The change would cap charges to insured cancer patients at no more than $100 per month to receive the potentially life-saving drugs, which can costs tens of thousands of dollars a year or more out-of-pocket. If changed as planned by the Assembly, the Senate would have to pass it again on its final session day April 1 before it would go to Gov. Scott Walker. His spokeswoman Laurel Patrick said Walker would sign the amended version into law, should it pass.

"I am very confident the bill will pass the Assembly today and ultimately be signed by Gov. Walker," Vos said at a news conference prior to debate beginning on the Assembly's final day in session for the year.

Walker, advocates and the Republican Senate sponsor of the bill had said Wednesday that they didn't want any changes to be made to the measure as it passed the Senate on Tuesday. And Democrats opposed allowing copays up to $100, Minority Leader Peter Barca said, because he said there was enough support to pass the bill without that change.

Despite opposition from Democrats, adding the copay has the support of advocates, moved insurance companies from being opposed to the bill to neutral, and should lead to it being signed into law, Vos said.

Health insurers had opposed the bill because they said it would drive up their costs.

Historically, intravenous treatments have been the predominant route for administering chemotherapy to fight a wide variety of cancers. While chemotherapy in pill form has been available for decades, supporters of the bill say more of the new drugs being developed are in pill form, not intravenous form.

But oral chemotherapy can cost thousands of dollars a month, while intravenous treatments at a hospital or doctor's office often cost only a $20 copayment under a patient's insurance policy.
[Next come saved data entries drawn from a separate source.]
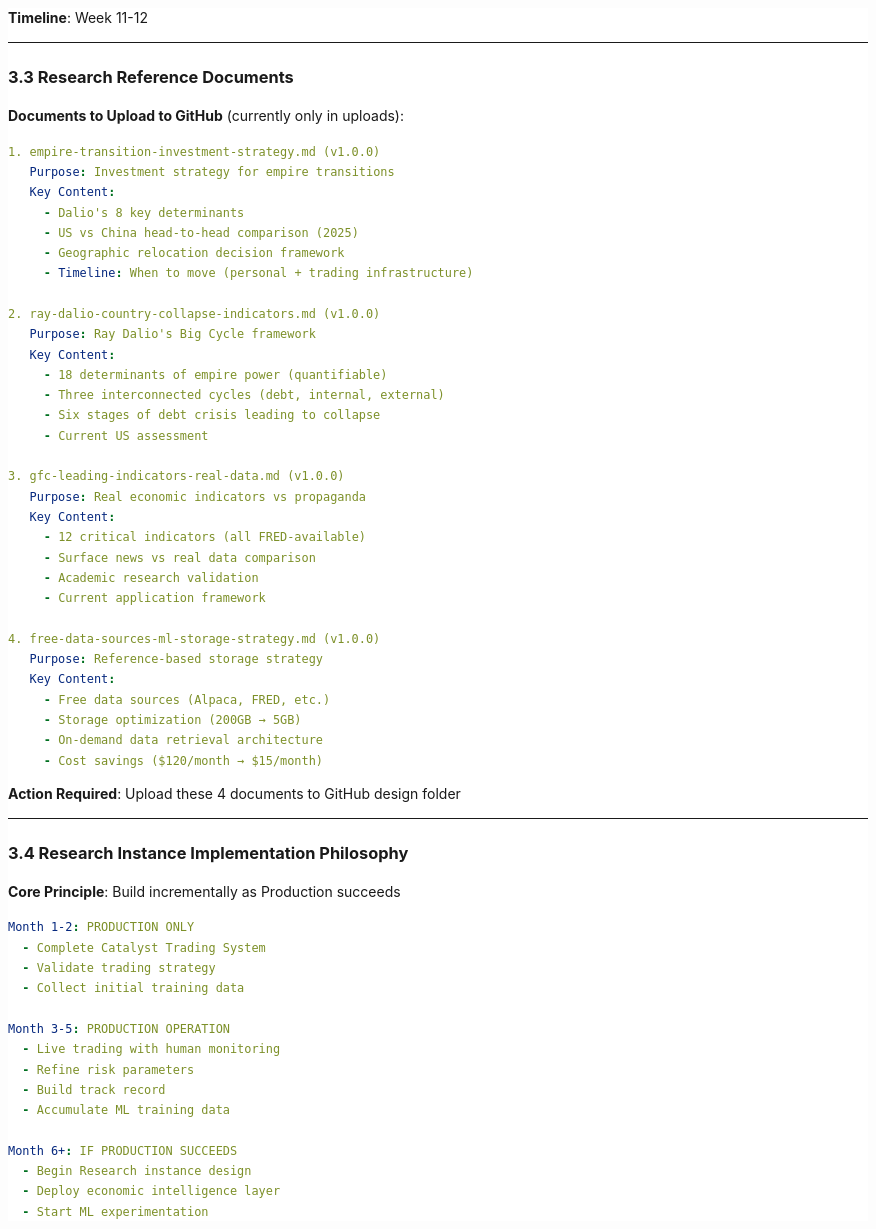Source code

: **Timeline**: Week 11-12

---

### 3.3 Research Reference Documents

**Documents to Upload to GitHub** (currently only in uploads):

```yaml
1. empire-transition-investment-strategy.md (v1.0.0)
   Purpose: Investment strategy for empire transitions
   Key Content:
     - Dalio's 8 key determinants
     - US vs China head-to-head comparison (2025)
     - Geographic relocation decision framework
     - Timeline: When to move (personal + trading infrastructure)
   
2. ray-dalio-country-collapse-indicators.md (v1.0.0)
   Purpose: Ray Dalio's Big Cycle framework
   Key Content:
     - 18 determinants of empire power (quantifiable)
     - Three interconnected cycles (debt, internal, external)
     - Six stages of debt crisis leading to collapse
     - Current US assessment
   
3. gfc-leading-indicators-real-data.md (v1.0.0)
   Purpose: Real economic indicators vs propaganda
   Key Content:
     - 12 critical indicators (all FRED-available)
     - Surface news vs real data comparison
     - Academic research validation
     - Current application framework
   
4. free-data-sources-ml-storage-strategy.md (v1.0.0)
   Purpose: Reference-based storage strategy
   Key Content:
     - Free data sources (Alpaca, FRED, etc.)
     - Storage optimization (200GB → 5GB)
     - On-demand data retrieval architecture
     - Cost savings ($120/month → $15/month)
```

**Action Required**: Upload these 4 documents to GitHub design folder

---

### 3.4 Research Instance Implementation Philosophy

**Core Principle**: Build incrementally as Production succeeds

```yaml
Month 1-2: PRODUCTION ONLY
  - Complete Catalyst Trading System
  - Validate trading strategy
  - Collect initial training data
  
Month 3-5: PRODUCTION OPERATION
  - Live trading with human monitoring
  - Refine risk parameters
  - Build track record
  - Accumulate ML training data
  
Month 6+: IF PRODUCTION SUCCEEDS
  - Begin Research instance design
  - Deploy economic intelligence layer
  - Start ML experimentation
```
Insurance companies typically view the oral drugs as a pharmacy benefit and the intravenous therapy as a medical treatment, which leads to the price disparity. Patients can often be required to pay half of the pharmacy benefit's cost.

The bill would require that health insurance companies charge the same for chemotherapy drugs in pill form, which can be taken at home, as they do for the IV treatments. The bill as it cleared the Senate did not have the $100 copay cap.

Bill sponsor, Assembly Majority Leader Pat Strachota, said the $100 copay is common in the 29 other states with similar laws and makes sense. The change won the support of groups that have been lobbying for passage of the bill for years.

"This $100 is fair," said Paul Westrick, a blood cancer survivor and the board chair for the Wisconsin chapter of the Leukemia and Lymphoma Society. He appeared with Vos and Strachota where the amendment was unveiled.

"This is a good bill," Westrick said.

Democratic Missouri Gov. Jay Nixon on Wednesday signed a similar bill into law that includes a $75 cap on out-of-pocket costs for a 30-day supply of oral chemotherapy pills.

Vos said he believed the Senate would sign off on it when it returns for its final session day on April 1. Senate Majority Leader Scott Fitzgerald has said the Senate would vote on the bill again if the Assembly made changes, but his spokesman did not immediately return an email Thursday seeking reaction to the proposal.

The sponsor of the bill in the Senate, Republican Sen. Alberta Darling, said she hoped the Assembly passed the measure "without needless amendments." Her spokesman did not immediately return an email seeking comment Thursday.

The bill would take effect in January if passed and signed into law.